Exercise objective - Extract each line of the listing below that contains the string "diseñar". Case counts.

Available data -
┌────────

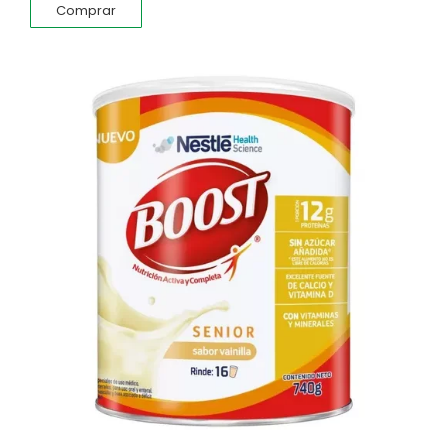
Comprar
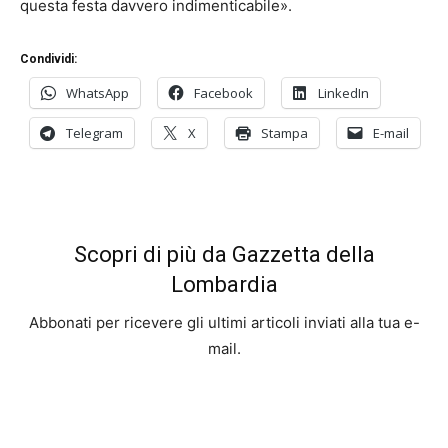
questa festa davvero indimenticabile».
Condividi:
WhatsApp
Facebook
LinkedIn
Telegram
X
Stampa
E-mail
Scopri di più da Gazzetta della
Lombardia
Abbonati per ricevere gli ultimi articoli inviati alla tua e-
mail.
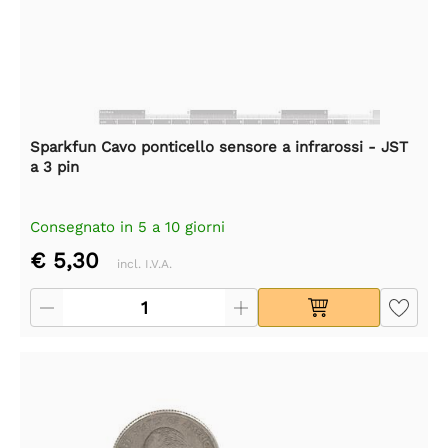
Sparkfun Cavo ponticello sensore a infrarossi - JST
a 3 pin
Consegnato in 5 a 10 giorni
€ 5,30
incl. I.V.A.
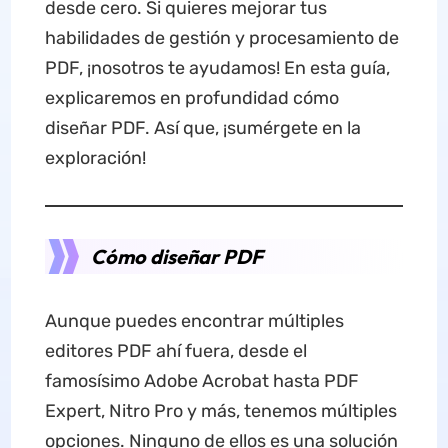
desde cero. Si quieres mejorar tus
habilidades de gestión y procesamiento de
PDF, ¡nosotros te ayudamos! En esta guía,
explicaremos en profundidad cómo
diseñar PDF. Así que, ¡sumérgete en la
exploración!
Cómo diseñar PDF
Aunque puedes encontrar múltiples
editores PDF ahí fuera, desde el
famosísimo Adobe Acrobat hasta PDF
Expert, Nitro Pro y más, tenemos múltiples
opciones. Ninguno de ellos es una solución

└────────

Exercise answer -
diseñar PDF. Así que, ¡sumérgete en la
Cómo diseñar PDF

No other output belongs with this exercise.